In its recently published series of draft instructions, the IRS now explains that taxpayers should answer yes if they were selling cryptocurrency, trading cryptocurrency for goods or services, or trading cryptocurrency for property, including other cryptocurrencies.

It also stipulates that respondents must answer “yes” if they have received free cryptocurrency, even via airdrop or hard fork.

Airdrops are free distributions of cryptocurrency to users or potential users, often in an attempt to kickstart the adoption of a new currency.

Hard forks, updates to the code of a blockchain that require users to upgrade to the new version, sometimes arise in the division of a chain into two competing but similar networks, each with its own cryptocurrency.

When such a fork occurs, owners of the original coins can also automatically receive the same number of assets on the new chain. For example, holders of 10 bitcoins automatically owned 10 bitcoins in cash after a hard fork in 2017.

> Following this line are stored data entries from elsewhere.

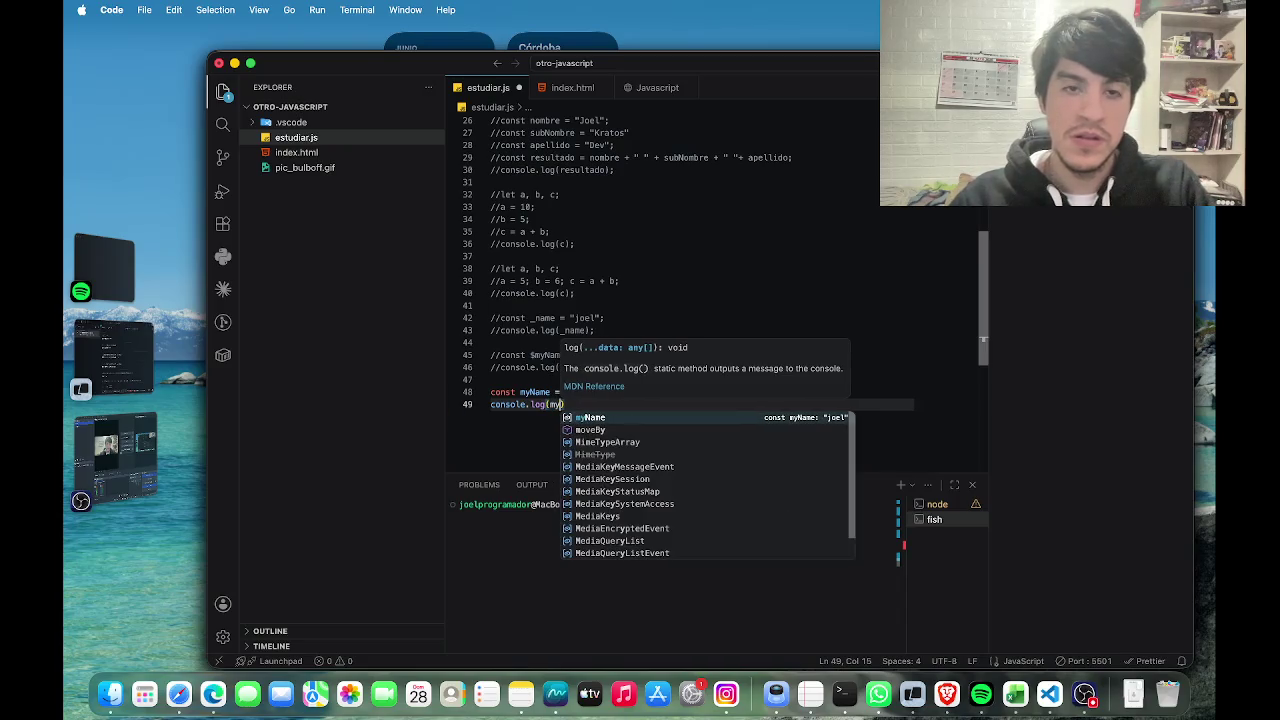
pyautogui.press('Return')
pyautogui.write(')')
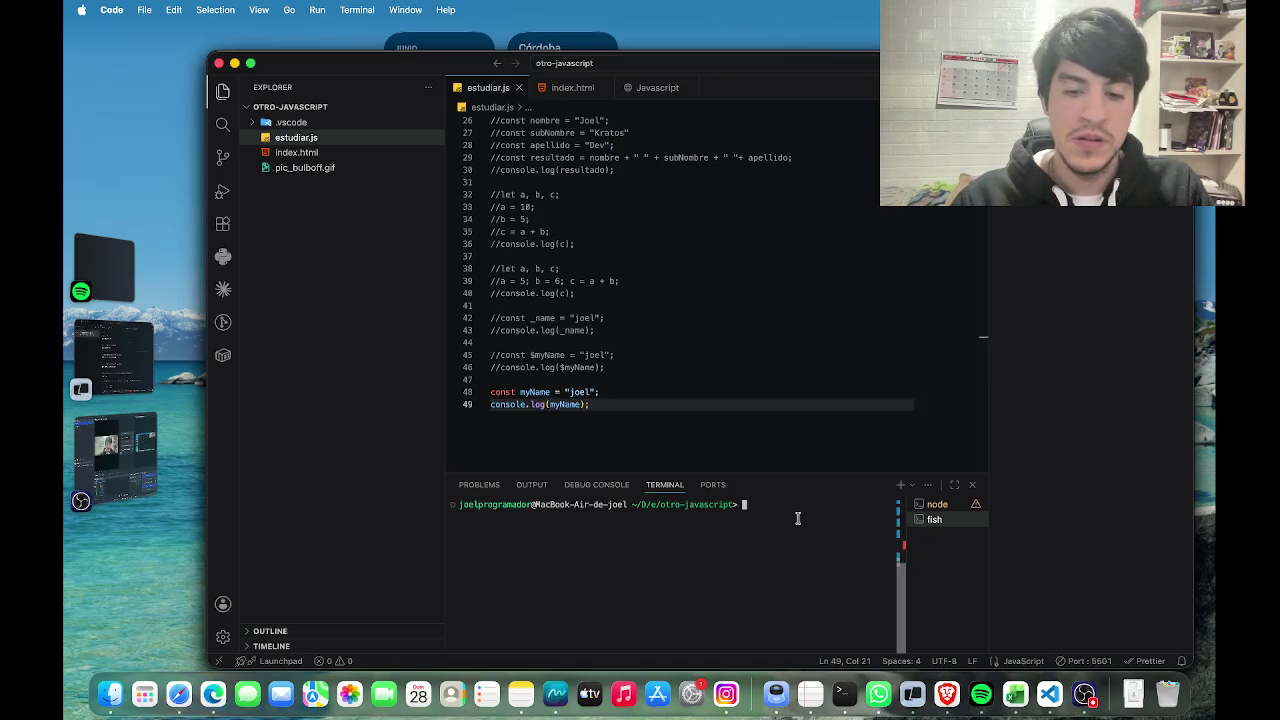
# Run node estudiar.js in the terminal so it prints joel.
pyautogui.write('node estudiar.js')
pyautogui.press('Return')
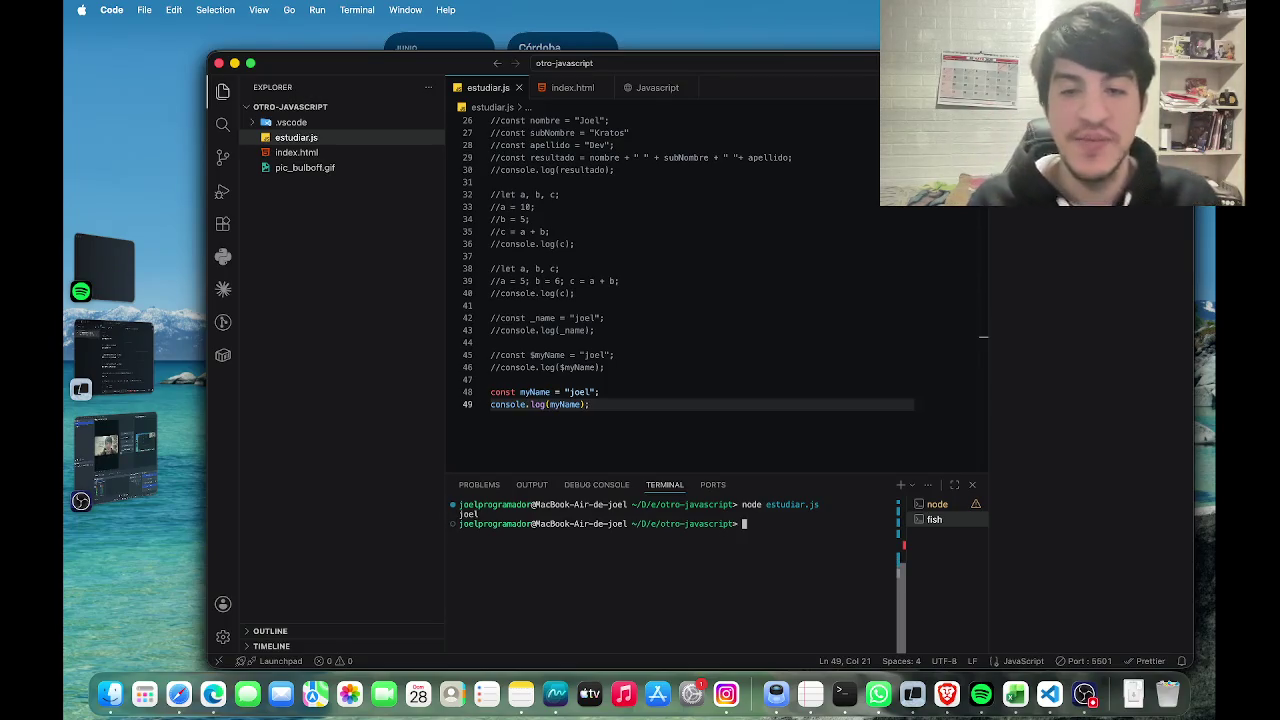
pyautogui.click(110, 448)
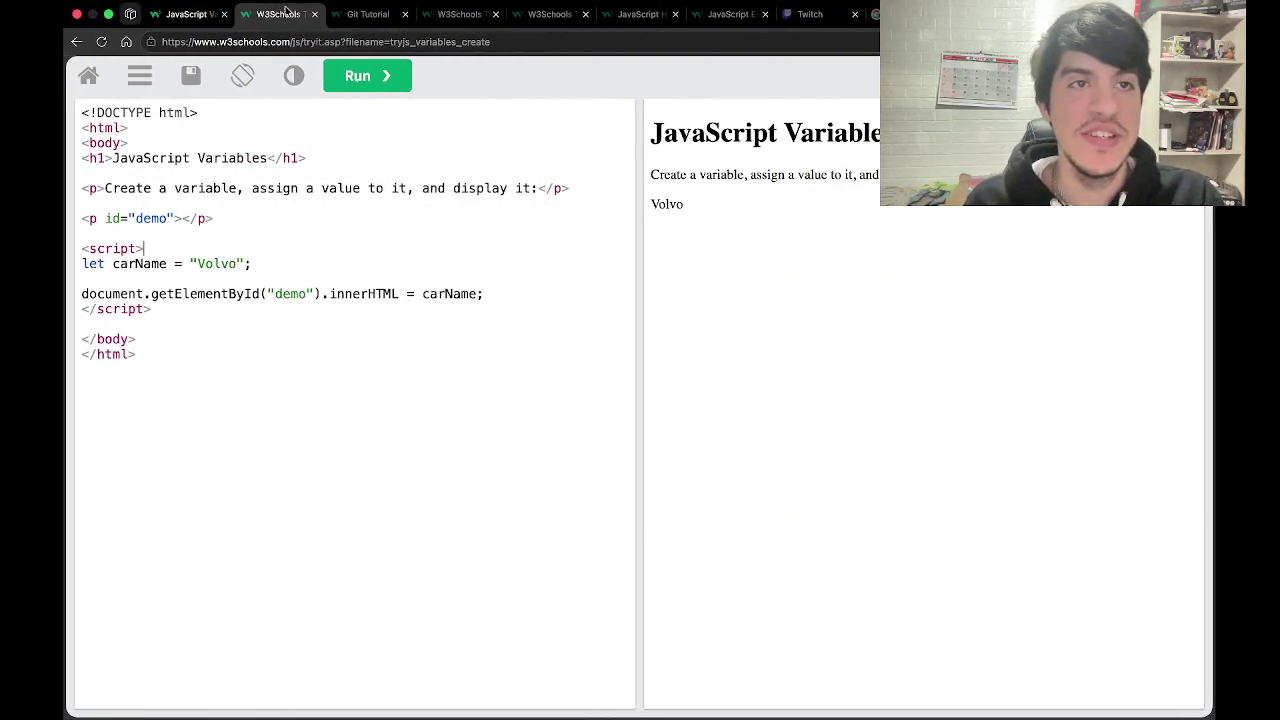
# Close the carName, remove-element and insertBefore Tryit tabs and return to JavaScript Variables.
pyautogui.click(314, 14)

The IRS draft guidance also makes it clear that taxpayers don’t have to check yes if they simply held cryptocurrency in 2020 or moved from one wallet to another they own.

The draft is likely to remain standing unless there are “unforeseen problems” or new regulations that require changes, the IRS said in the document.

With the paucity of IRS guidelines on how to pay much-criticized crypto taxes in recent years, the clarification could be a relief for 1040 returnees. The tax agency has been a bit heavy-handed at times, ignoring their watchdog’s advice when sending “soft” warning letters extensively demanding unpaid or incorrectly submitted crypto taxes.